*EXERCISE DESCRIPTION*.
In the records below, how many lines hold the string "Rendered"? Give only the number.

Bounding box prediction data
*** Block opens ***

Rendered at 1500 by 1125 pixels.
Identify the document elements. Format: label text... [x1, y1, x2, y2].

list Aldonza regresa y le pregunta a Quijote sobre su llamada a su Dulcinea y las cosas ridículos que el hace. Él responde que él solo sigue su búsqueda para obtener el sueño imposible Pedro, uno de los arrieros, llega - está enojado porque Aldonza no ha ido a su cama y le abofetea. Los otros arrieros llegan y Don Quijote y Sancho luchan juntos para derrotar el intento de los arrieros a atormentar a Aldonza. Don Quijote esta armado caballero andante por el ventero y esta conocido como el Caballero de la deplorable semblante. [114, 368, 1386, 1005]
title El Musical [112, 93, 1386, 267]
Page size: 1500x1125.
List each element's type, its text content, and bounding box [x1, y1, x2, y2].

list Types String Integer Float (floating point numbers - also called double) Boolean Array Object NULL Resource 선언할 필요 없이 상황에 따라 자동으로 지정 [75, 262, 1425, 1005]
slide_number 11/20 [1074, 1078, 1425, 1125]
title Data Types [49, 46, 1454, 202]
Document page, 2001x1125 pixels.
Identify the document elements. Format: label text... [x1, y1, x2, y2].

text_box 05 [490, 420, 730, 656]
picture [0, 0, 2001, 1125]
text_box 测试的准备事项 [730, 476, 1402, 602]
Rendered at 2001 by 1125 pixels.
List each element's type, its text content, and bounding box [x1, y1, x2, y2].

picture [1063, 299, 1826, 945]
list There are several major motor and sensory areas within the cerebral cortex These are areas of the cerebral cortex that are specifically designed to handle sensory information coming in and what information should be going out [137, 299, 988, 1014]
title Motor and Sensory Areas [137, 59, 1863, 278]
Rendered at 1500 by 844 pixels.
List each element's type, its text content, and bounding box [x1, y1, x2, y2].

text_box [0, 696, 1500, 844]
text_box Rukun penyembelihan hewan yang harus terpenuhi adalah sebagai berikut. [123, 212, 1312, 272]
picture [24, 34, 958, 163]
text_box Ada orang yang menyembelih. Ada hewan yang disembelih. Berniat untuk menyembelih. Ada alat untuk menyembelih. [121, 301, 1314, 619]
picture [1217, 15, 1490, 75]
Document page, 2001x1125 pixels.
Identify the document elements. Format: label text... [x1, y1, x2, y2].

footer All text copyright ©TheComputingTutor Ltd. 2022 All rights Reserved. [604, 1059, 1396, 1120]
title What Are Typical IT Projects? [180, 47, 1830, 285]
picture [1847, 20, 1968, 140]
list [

*** Block closes ***

*FINAL ANSWER*.
3